## Records for this task
----------

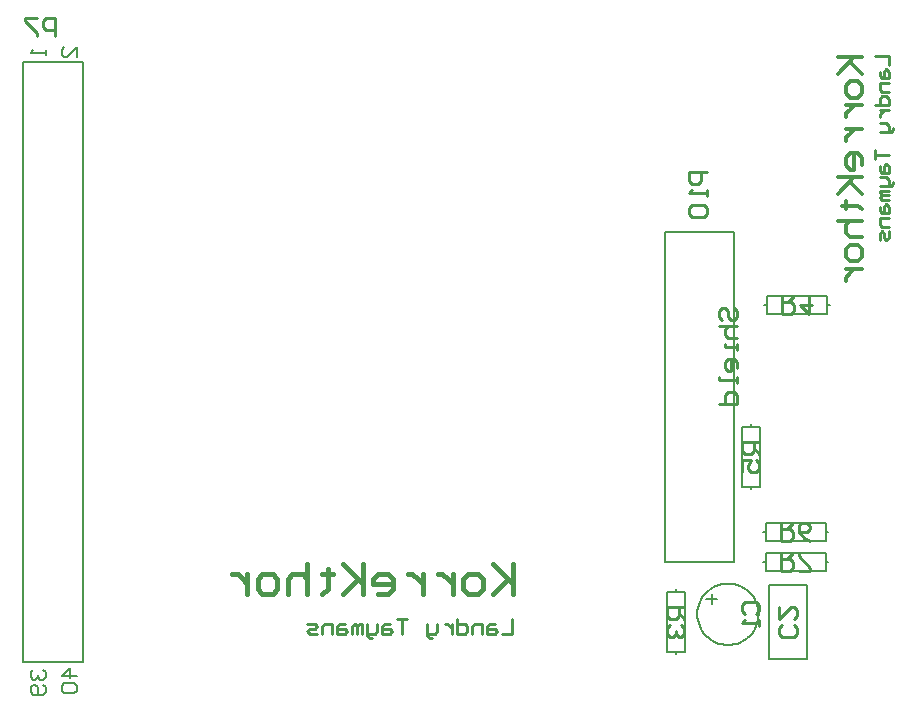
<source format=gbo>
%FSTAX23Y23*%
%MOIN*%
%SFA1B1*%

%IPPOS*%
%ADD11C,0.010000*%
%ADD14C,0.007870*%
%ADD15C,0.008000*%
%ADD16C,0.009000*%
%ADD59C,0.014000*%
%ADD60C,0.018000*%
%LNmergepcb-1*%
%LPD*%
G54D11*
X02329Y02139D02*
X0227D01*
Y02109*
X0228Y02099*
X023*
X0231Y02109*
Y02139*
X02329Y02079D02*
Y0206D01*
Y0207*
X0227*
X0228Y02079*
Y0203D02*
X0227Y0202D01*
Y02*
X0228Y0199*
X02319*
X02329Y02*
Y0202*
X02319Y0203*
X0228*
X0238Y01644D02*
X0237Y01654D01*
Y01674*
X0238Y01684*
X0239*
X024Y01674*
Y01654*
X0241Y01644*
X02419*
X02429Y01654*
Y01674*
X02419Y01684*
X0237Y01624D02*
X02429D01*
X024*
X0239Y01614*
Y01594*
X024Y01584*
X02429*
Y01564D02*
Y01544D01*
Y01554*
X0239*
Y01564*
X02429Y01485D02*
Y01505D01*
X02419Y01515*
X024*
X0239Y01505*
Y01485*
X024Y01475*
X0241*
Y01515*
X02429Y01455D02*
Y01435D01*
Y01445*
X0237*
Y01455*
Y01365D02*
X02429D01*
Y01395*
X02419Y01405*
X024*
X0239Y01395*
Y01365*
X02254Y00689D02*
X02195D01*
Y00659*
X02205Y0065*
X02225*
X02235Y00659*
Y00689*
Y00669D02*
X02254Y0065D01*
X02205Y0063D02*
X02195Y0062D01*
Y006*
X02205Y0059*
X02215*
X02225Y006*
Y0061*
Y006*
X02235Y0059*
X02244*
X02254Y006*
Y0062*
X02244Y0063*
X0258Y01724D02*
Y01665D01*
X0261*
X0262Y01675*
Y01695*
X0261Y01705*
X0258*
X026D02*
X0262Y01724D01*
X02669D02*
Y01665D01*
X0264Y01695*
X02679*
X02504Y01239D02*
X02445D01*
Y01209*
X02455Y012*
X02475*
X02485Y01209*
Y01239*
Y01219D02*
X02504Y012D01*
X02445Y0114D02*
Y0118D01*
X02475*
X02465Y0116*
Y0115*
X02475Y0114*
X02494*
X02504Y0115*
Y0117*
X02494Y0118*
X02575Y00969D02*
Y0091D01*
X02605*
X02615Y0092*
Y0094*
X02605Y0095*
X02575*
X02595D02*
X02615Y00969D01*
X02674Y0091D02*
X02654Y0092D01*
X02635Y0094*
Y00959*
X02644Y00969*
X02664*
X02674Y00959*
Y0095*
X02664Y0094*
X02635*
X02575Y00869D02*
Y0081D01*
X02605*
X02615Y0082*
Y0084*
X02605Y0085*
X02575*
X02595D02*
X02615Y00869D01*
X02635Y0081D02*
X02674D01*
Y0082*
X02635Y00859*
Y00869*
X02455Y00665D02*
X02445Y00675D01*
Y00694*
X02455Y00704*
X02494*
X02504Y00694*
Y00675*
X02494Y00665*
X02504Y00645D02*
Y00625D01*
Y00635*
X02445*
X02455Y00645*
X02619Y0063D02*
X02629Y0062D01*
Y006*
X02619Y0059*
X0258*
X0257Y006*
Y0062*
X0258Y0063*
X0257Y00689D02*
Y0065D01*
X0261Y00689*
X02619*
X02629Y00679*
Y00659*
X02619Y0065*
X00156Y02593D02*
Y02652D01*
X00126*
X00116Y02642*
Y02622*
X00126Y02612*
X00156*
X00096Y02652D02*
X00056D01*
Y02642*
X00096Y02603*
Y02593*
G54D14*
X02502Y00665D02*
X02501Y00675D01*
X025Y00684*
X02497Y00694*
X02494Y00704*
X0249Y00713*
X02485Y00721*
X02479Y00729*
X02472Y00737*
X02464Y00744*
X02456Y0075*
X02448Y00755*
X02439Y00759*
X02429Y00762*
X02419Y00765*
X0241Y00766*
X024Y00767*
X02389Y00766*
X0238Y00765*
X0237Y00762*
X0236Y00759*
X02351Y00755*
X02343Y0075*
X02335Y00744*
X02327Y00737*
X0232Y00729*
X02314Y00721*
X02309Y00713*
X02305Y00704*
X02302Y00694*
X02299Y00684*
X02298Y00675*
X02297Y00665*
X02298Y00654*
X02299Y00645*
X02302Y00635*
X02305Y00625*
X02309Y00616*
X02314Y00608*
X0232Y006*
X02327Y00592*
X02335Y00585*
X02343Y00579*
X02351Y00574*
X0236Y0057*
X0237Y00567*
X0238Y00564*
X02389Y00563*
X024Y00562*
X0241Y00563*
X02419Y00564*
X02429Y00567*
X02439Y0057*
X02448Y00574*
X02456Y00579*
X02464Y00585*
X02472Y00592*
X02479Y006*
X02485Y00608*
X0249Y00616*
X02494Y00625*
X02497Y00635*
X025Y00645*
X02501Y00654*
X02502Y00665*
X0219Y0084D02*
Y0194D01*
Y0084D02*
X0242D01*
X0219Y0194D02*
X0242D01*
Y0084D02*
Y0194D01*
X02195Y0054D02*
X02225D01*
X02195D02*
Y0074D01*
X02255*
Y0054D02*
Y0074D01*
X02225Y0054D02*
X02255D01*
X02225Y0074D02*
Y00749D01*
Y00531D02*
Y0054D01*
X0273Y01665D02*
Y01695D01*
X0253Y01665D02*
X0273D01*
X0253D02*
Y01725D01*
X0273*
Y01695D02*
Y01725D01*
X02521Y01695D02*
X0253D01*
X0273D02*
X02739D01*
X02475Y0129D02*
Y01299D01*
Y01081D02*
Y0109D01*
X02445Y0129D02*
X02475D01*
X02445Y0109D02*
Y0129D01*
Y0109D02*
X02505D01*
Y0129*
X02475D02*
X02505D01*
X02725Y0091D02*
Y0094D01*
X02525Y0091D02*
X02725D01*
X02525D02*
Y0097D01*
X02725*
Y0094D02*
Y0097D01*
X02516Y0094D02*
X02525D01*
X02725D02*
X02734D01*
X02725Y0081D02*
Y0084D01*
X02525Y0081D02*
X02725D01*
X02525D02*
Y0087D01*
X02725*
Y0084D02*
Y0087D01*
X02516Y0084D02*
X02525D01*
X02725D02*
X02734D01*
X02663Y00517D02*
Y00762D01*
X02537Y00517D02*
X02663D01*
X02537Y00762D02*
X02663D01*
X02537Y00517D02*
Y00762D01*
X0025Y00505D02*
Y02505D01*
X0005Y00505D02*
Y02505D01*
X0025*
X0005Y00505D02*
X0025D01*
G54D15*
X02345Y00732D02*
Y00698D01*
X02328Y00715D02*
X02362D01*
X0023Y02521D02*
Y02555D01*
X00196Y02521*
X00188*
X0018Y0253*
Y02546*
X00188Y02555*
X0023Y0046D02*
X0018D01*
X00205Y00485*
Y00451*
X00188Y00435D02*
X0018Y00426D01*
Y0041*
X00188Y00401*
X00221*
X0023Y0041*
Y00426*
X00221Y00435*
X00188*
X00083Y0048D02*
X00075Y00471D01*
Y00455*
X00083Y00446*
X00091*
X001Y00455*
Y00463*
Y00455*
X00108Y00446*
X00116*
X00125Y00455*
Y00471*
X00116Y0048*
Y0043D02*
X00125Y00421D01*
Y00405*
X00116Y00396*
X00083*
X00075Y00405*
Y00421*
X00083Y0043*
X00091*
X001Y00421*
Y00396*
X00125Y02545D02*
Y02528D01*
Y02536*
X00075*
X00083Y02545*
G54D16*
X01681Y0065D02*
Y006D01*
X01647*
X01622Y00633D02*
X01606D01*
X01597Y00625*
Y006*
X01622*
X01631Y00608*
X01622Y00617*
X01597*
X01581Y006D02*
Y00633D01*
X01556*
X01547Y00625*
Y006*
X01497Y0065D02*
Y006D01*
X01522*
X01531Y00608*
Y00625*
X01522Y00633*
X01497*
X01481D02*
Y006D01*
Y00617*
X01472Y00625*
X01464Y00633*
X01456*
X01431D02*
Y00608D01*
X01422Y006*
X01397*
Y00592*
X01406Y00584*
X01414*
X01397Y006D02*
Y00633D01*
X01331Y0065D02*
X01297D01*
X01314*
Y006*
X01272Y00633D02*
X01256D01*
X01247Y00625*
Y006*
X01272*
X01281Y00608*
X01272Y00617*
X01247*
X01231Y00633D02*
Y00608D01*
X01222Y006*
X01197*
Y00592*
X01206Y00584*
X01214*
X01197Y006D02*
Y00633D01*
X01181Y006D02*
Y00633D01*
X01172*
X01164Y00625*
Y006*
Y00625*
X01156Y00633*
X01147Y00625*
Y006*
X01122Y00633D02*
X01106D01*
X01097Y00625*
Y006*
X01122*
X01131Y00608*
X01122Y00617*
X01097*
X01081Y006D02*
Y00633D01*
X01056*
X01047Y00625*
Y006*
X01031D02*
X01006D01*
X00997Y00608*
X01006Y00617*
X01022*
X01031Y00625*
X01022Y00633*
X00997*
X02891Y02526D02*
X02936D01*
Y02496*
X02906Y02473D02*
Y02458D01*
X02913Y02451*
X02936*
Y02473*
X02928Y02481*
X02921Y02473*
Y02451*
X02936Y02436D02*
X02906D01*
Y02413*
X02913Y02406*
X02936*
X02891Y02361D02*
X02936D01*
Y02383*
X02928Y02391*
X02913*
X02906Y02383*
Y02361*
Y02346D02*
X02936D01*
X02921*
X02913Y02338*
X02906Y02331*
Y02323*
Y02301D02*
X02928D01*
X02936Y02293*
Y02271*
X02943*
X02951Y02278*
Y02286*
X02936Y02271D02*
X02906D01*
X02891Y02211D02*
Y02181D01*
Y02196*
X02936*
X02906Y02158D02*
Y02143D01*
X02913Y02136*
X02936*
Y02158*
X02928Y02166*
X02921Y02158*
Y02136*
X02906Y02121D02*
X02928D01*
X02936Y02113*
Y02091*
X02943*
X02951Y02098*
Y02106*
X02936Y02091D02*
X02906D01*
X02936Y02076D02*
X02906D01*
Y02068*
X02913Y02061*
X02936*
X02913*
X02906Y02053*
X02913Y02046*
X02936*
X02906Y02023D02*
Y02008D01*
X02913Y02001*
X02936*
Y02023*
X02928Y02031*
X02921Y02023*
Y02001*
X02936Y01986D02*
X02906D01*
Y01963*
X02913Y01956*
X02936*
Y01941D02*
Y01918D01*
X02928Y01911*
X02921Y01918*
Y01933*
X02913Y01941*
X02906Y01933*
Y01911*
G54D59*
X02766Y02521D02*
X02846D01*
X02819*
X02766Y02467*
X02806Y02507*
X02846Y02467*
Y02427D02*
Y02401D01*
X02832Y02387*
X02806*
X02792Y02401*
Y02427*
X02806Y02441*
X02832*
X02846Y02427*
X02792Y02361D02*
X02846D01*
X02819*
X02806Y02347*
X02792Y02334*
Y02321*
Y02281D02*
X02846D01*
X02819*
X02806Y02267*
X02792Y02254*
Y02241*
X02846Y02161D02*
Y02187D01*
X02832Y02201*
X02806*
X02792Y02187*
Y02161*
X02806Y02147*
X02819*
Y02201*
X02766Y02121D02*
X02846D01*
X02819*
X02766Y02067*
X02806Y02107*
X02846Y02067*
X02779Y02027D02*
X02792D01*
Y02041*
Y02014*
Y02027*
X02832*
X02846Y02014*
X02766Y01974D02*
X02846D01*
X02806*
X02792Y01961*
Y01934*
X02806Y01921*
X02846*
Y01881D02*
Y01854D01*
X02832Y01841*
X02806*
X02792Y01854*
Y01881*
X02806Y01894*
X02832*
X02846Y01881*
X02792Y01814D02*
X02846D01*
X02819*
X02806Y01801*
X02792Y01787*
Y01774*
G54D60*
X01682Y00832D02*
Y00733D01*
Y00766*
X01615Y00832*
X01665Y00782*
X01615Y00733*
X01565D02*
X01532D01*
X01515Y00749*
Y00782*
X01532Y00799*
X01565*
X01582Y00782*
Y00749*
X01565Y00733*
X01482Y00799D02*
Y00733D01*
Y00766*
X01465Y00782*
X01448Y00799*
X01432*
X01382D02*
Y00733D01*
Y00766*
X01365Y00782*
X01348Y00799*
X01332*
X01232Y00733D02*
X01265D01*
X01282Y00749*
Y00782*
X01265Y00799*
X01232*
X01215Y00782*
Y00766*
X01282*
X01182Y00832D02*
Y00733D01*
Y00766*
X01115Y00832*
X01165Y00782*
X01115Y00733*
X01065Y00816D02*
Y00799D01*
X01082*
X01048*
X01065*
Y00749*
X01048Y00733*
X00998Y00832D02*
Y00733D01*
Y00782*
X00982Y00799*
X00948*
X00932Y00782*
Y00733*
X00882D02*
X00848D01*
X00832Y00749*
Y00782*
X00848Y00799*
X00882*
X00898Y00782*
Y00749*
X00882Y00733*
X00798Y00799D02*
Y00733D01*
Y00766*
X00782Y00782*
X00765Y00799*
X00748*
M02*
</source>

----------

## Exercise aim
An exact copy is needed of the lines from the one containing "X01348Y00799*" through the end of the records.

## Task output
X01348Y00799*
X01332*
X01232Y00733D02*
X01265D01*
X01282Y00749*
Y00782*
X01265Y00799*
X01232*
X01215Y00782*
Y00766*
X01282*
X01182Y00832D02*
Y00733D01*
Y00766*
X01115Y00832*
X01165Y00782*
X01115Y00733*
X01065Y00816D02*
Y00799D01*
X01082*
X01048*
X01065*
Y00749*
X01048Y00733*
X00998Y00832D02*
Y00733D01*
Y00782*
X00982Y00799*
X00948*
X00932Y00782*
Y00733*
X00882D02*
X00848D01*
X00832Y00749*
Y00782*
X00848Y00799*
X00882*
X00898Y00782*
Y00749*
X00882Y00733*
X00798Y00799D02*
Y00733D01*
Y00766*
X00782Y00782*
X00765Y00799*
X00748*
M02*
</source>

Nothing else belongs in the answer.